Angela Merkel zum Tag der Deutschen Einheit

Angela Merkel
Die amtierende Bundeskanzlerin nahm bei der Rede in der Händel-Halle ihre eigene Herkunft in den Blick. (Foto: dpa)

Halle (dpa) - Zum Abschied wurde Angela Merkel ungewöhnlich persönlich. Für die Bundeskanzlerin war es mutmaßlich der letzte Tag der Deutschen Einheit im Amt, und sie nutzte ihn für zwei große Botschaften: Setzt euch ein für die Errungenschaften der Demokratie! Und tut die wichtigen Erfahrungen der Ostdeutschen nicht einfach ab!

Nicht als Bundeskanzlerin, sondern als „Bürgerin aus dem Osten“ erzählte Merkel am Sonntag beim Festakt in der Händelhalle in Halle an der Saale zwei Anekdoten zum Stand der Dinge, 31 Jahre nach der deutschen Vereinigung. Die eine ging so: In einem Beitrag über sie in einem Buch sei die Rede gewesen von ihrem „Ballast der DDR-Biografie“. Ballast? Merkel zitierte den Duden, der das Wort unter anderem als Material „mit geringem Wert“ definiert.

Das andere „Beispiel aus meinem Leben“, wie Merkel es nannte: Ein Journalist habe über sie geschrieben, sie sei „keine geborene, sondern eine angelernte Bundesdeutsche und Europäerin“. Aber gibt es das, fragte Merkel: „Gibt es zwei Sorten von Bundesdeutschen und Europäern, das Original und die Angelernten, die ihre Zugehörigkeit jeden Tag aufs Neue beweisen müssen?“ Was sei das für ein Bild von Wiedervereinigung?
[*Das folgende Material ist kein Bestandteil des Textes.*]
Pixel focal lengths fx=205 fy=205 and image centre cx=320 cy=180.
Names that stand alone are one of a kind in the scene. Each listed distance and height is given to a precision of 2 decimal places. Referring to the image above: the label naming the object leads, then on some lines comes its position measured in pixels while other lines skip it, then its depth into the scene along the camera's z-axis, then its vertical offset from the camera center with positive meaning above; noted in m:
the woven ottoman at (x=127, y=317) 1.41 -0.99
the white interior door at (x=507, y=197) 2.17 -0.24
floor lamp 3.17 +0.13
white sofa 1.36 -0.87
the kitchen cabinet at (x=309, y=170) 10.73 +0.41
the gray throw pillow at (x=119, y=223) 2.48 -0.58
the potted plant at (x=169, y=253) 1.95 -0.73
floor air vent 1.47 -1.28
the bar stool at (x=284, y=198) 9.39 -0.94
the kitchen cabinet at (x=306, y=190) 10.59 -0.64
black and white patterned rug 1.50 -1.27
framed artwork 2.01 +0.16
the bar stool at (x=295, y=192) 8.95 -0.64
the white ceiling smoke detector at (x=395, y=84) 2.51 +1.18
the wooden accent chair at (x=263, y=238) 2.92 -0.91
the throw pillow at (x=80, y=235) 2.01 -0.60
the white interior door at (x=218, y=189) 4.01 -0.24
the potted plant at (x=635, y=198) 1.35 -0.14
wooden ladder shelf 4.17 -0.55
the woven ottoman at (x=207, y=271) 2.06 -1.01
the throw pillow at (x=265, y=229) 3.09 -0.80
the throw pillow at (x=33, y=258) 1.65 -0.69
Es ist nicht nur dieses Gefühl des Zurückgesetztseins, das viele Ostdeutsche auch drei Jahrzehnte nach der Friedlichen Revolution in der DDR und nach der Vereinigung am 3. Oktober 1990 noch spüren. Die Reste der Teilung sind handfest. Trotz milliardenschwerer Investitionen sind Einkommen und Renten immer noch unterschiedlich.
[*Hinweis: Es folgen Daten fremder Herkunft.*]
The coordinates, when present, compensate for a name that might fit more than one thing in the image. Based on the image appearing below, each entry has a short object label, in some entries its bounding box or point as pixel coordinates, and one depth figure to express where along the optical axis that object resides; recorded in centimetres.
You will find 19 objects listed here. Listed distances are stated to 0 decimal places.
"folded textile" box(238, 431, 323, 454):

„Mental und strukturell ist die Einheit noch nicht vollendet“, meinte denn auch Sachsen-Anhalts Ministerpräsident Reiner Haseloff (CDU), der die Feier in Halle dieses Jahr als Bundesratspräsident ausrichtete. Und er betonte auch: „Es bestehen nach wie vor zum Teil große politische Unterschiede zwischen Ost und West.“ Das habe sich zuletzt im Wahlverhalten bei der Bundestagswahl gezeigt.
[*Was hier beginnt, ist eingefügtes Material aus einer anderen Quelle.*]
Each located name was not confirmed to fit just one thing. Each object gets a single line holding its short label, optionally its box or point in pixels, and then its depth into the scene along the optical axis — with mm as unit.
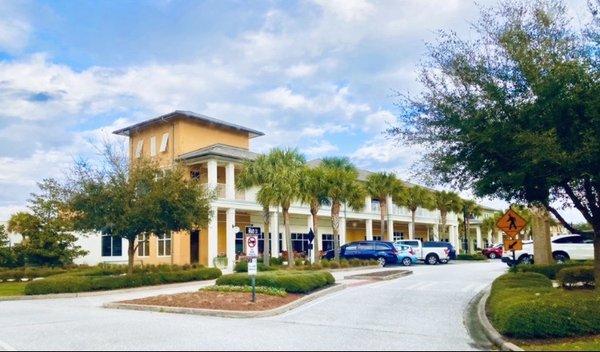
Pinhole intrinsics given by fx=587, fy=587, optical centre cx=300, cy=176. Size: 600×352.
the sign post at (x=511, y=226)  20188
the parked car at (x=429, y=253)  43094
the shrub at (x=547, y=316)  11258
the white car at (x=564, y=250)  30391
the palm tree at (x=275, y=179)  32719
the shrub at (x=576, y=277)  19641
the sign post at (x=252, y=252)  16017
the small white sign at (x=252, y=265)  15992
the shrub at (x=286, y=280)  18844
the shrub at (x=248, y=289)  17969
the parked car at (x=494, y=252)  59406
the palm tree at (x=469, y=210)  62312
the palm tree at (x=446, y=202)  56750
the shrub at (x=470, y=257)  54312
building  38438
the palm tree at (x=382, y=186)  47406
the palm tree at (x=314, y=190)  35094
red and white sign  16297
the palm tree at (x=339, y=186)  37906
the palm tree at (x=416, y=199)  51938
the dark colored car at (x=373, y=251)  39656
Merkel sprach von Gefahren für die Demokratie, für die DDR-Bürger in der Wendezeit auf die Straße gegangen waren. Manchmal „gehen wir mit den demokratischen Errungenschaften etwas zu leichtfertig um, als müssten wir nichts für sie tun, als ob sie sich von Generation zu Generation ganz selbstverständlich weitergeben ließen“, formulierte die Kanzlerin. Menschen würden wegen ihres Aussehens oder Glaubens angegriffen, Feuerwehrleute, Sanitäter und Kommunalpolitiker angefeindet. Die verbale Verrohung und Radikalisierung müssten alle gemeinsam zurückweisen.